Wednesday, October 14, 2009

An Atheist's Thoughts About Counseling

Today one of my friends on Facebook posted something about going to pre-marital counseling with their Priest. It got me thinking about counseling in general.

My semi-Catholic partner and I have also been going to counseling prior to getting married this fall. I say semi-Catholic because he identifies as Catholic, but only attends church when his mother is in town, he doesn't think everything the Pope says is correct, and he doesn't believe I am going to hell for being an Atheist. Since we are not religious, we see a secular counselor. We have discussed financial expectations (ie how we will spend money), child-rearing expectations (ie teaching kids about religion), and marriage expectations (ie whether we have any preconceived ideas about marriage).

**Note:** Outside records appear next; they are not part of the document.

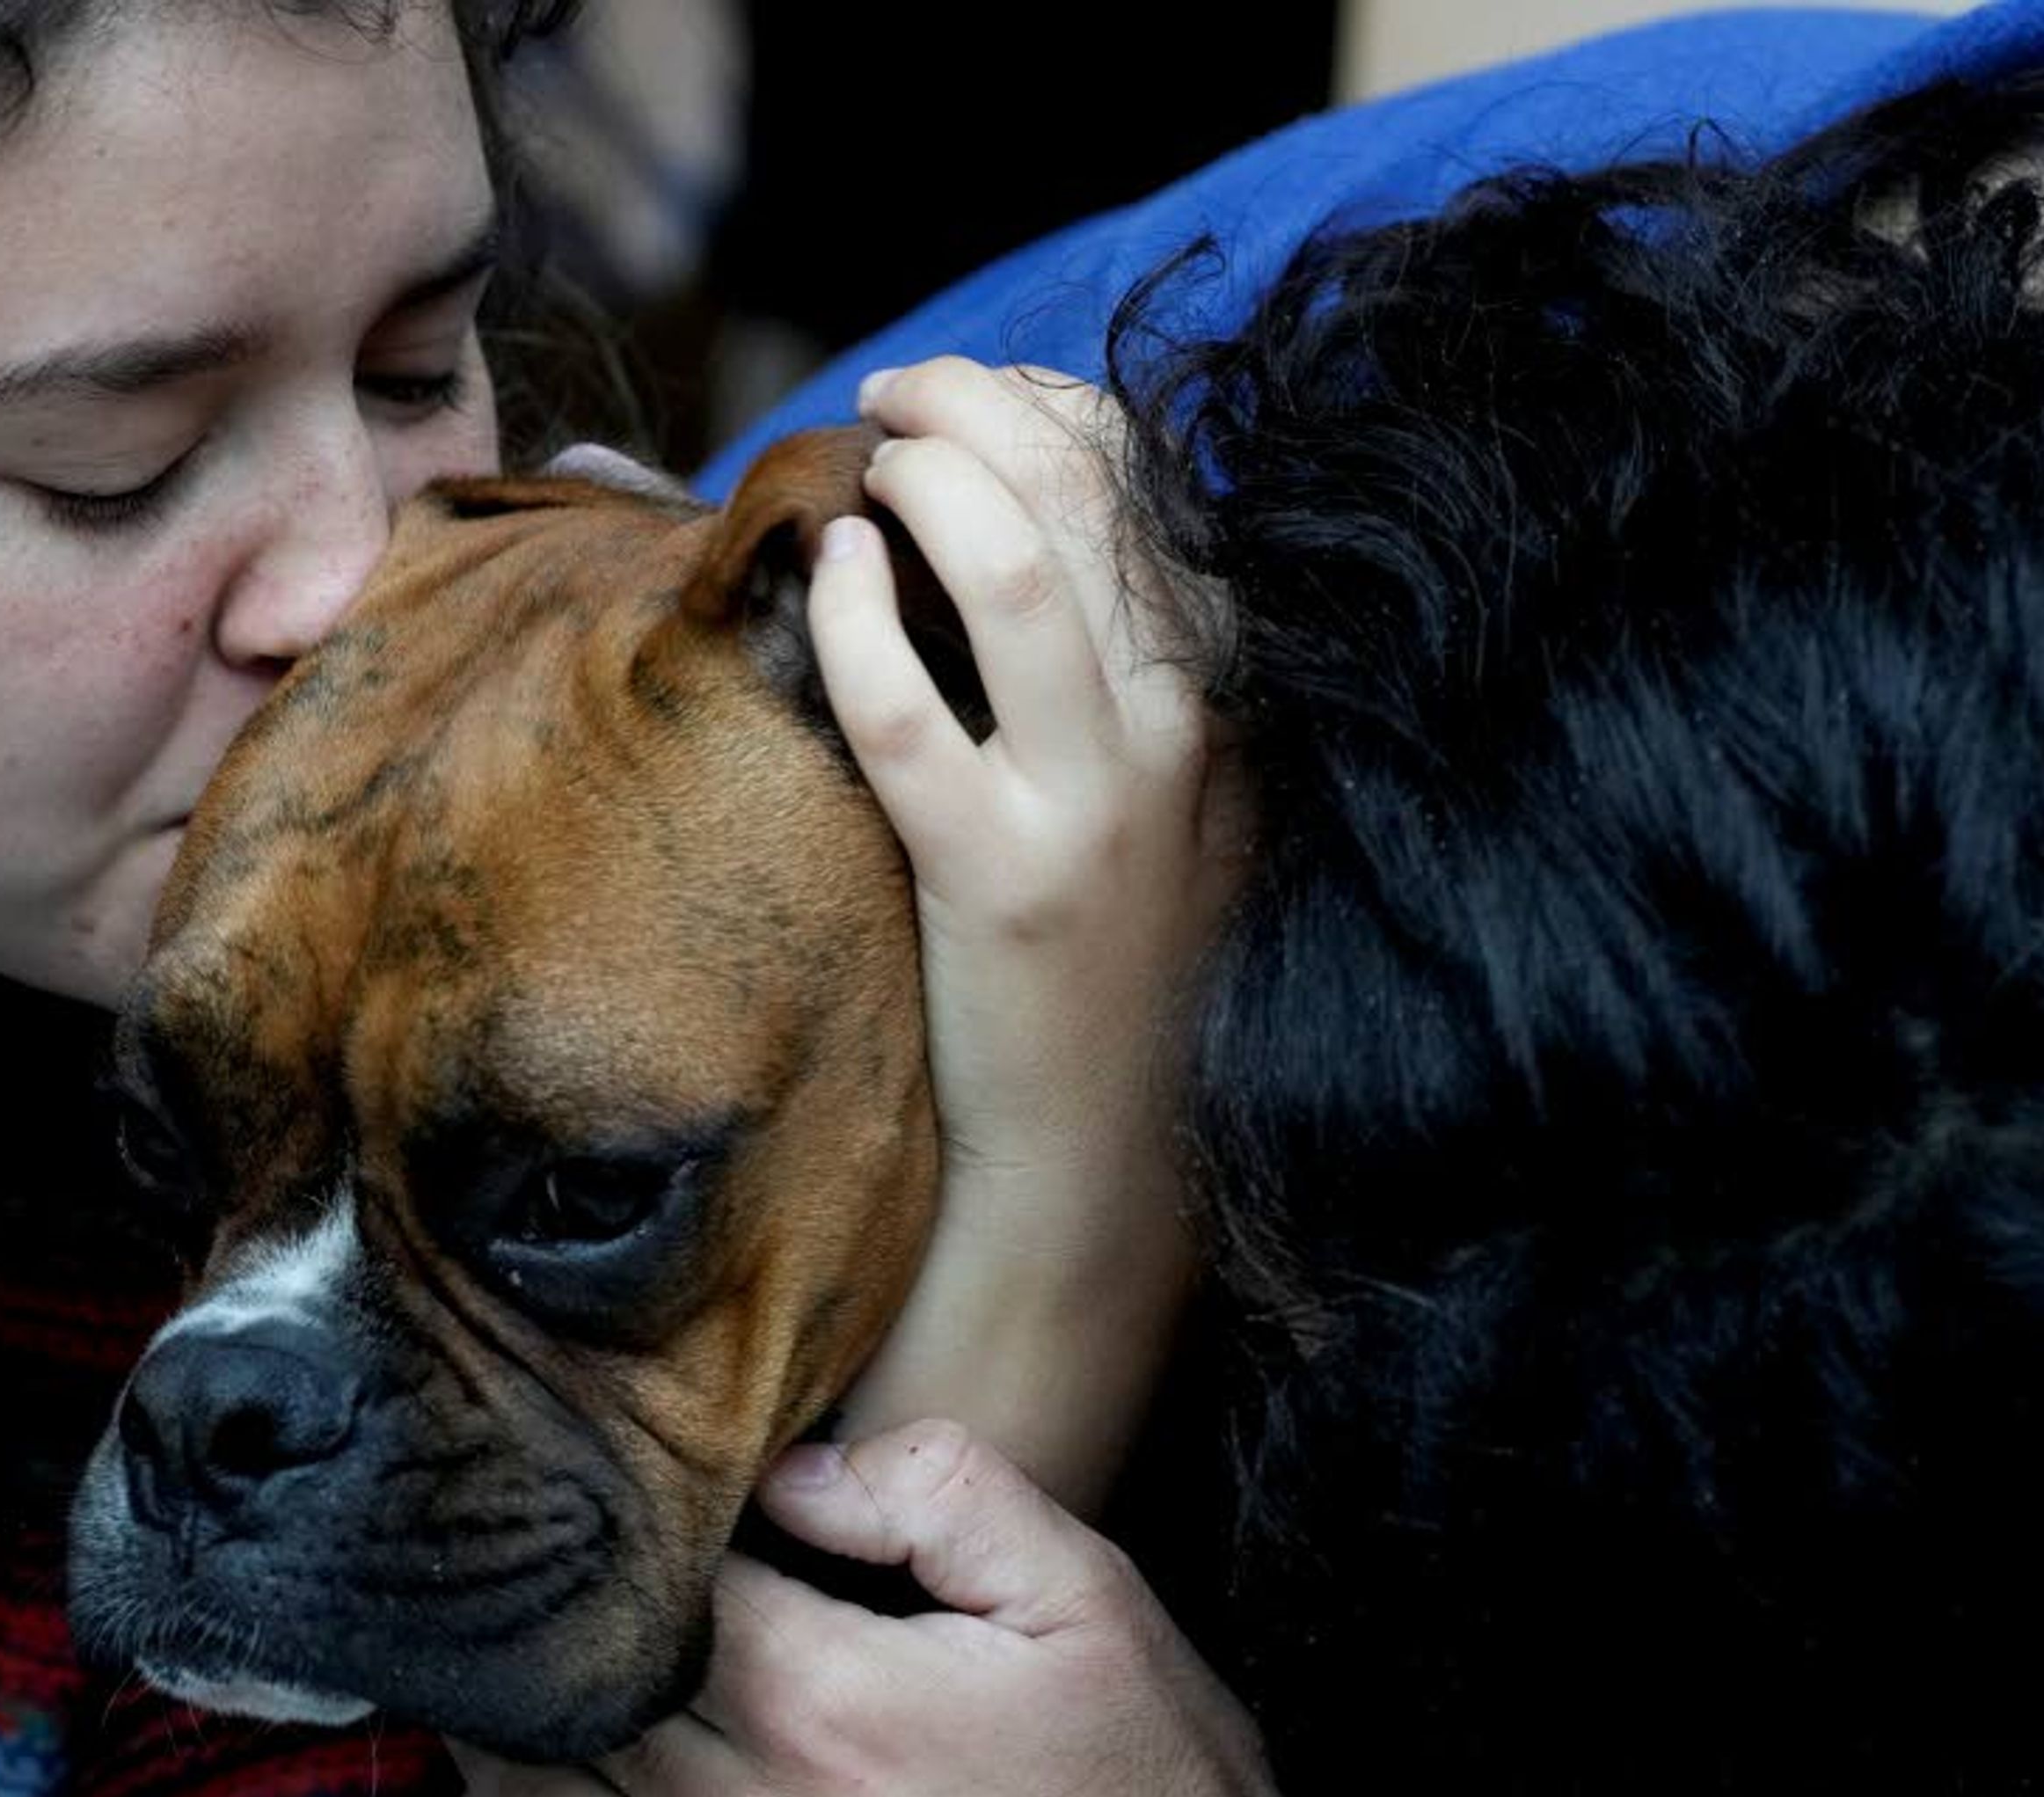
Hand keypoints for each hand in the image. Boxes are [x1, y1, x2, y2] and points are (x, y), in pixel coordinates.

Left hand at [452, 1421, 1375, 1796]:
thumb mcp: (1092, 1598)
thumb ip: (939, 1491)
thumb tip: (787, 1469)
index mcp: (829, 1699)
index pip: (642, 1583)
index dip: (612, 1525)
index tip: (608, 1490)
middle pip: (566, 1697)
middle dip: (540, 1625)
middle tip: (528, 1569)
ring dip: (503, 1739)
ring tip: (506, 1674)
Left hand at [811, 358, 1241, 1511]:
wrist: (1105, 1152)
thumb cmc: (1106, 953)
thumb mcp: (1154, 786)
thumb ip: (1110, 658)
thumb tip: (1001, 509)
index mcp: (1218, 692)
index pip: (1143, 479)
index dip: (1039, 401)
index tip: (958, 398)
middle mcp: (1178, 733)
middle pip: (1082, 495)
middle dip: (971, 404)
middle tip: (890, 397)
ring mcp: (1097, 808)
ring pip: (1020, 578)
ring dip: (929, 483)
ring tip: (866, 466)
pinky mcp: (1000, 882)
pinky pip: (910, 719)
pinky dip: (857, 623)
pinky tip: (825, 576)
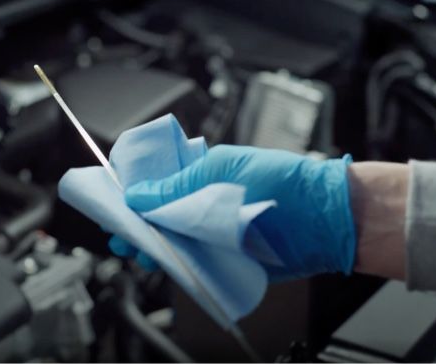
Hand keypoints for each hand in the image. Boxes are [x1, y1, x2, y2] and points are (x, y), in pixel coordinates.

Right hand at [109, 144, 356, 280]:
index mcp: (200, 174)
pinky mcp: (222, 257)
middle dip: (135, 224)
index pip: (156, 182)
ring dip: (151, 247)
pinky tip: (162, 264)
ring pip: (171, 241)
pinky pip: (191, 262)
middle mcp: (203, 203)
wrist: (323, 219)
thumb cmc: (281, 182)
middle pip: (158, 215)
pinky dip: (174, 265)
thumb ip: (177, 187)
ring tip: (136, 250)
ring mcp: (211, 231)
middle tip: (119, 233)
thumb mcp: (222, 171)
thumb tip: (138, 195)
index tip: (112, 201)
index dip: (132, 192)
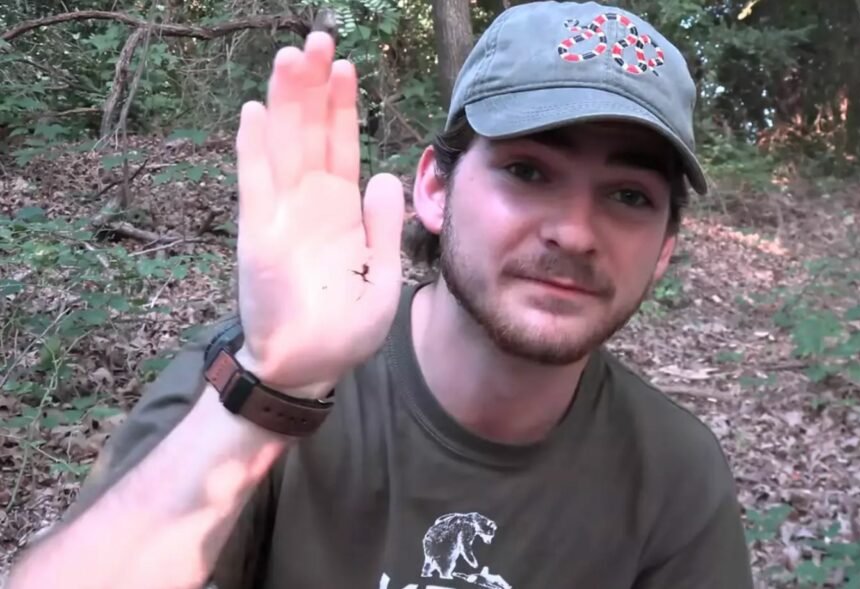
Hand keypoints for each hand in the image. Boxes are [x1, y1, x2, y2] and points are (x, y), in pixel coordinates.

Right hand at [232, 32, 404, 398]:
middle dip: (314, 87)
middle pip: (311, 132)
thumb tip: (386, 176)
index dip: (342, 106)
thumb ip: (384, 226)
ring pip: (284, 146)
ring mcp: (280, 215)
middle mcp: (309, 203)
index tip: (347, 65)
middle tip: (318, 38)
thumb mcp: (384, 275)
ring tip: (292, 57)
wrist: (309, 367)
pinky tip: (254, 113)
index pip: (341, 145)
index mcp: (341, 210)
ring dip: (286, 102)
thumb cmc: (345, 325)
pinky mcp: (258, 235)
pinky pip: (255, 185)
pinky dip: (254, 150)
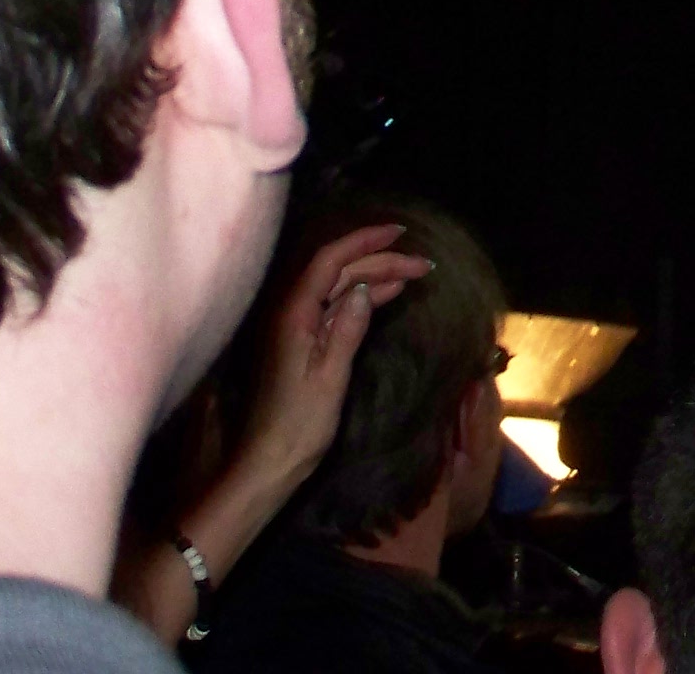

The point is, I started wondering how many people think that counseling is only for the mentally ill or for couples with serious problems? I realized that I haven't told many people that we are going to counseling for fear that they will think we are having issues. Of course, we do have issues, but there is nothing to be ashamed of about that. Every couple has things to work out at one time or another, and a counselor can be a great way to faciliate. It doesn't mean that the couple can't do it themselves and it doesn't say anything about the viability of the couple.

Counseling is not just for the mentally ill. Pre-marital counseling is not just for the religious. Perhaps if more people aired their differences and expectations in pre-marital counseling sessions it would help combat the high divorce rate. And wouldn't that be a much more logical solution than turning to religion or god? In fact, I might go so far as to hypothesize that maybe one reason religious folks have a lower divorce rate is because of their pre-marital counseling. Now there's a religious-based idea that may make sense!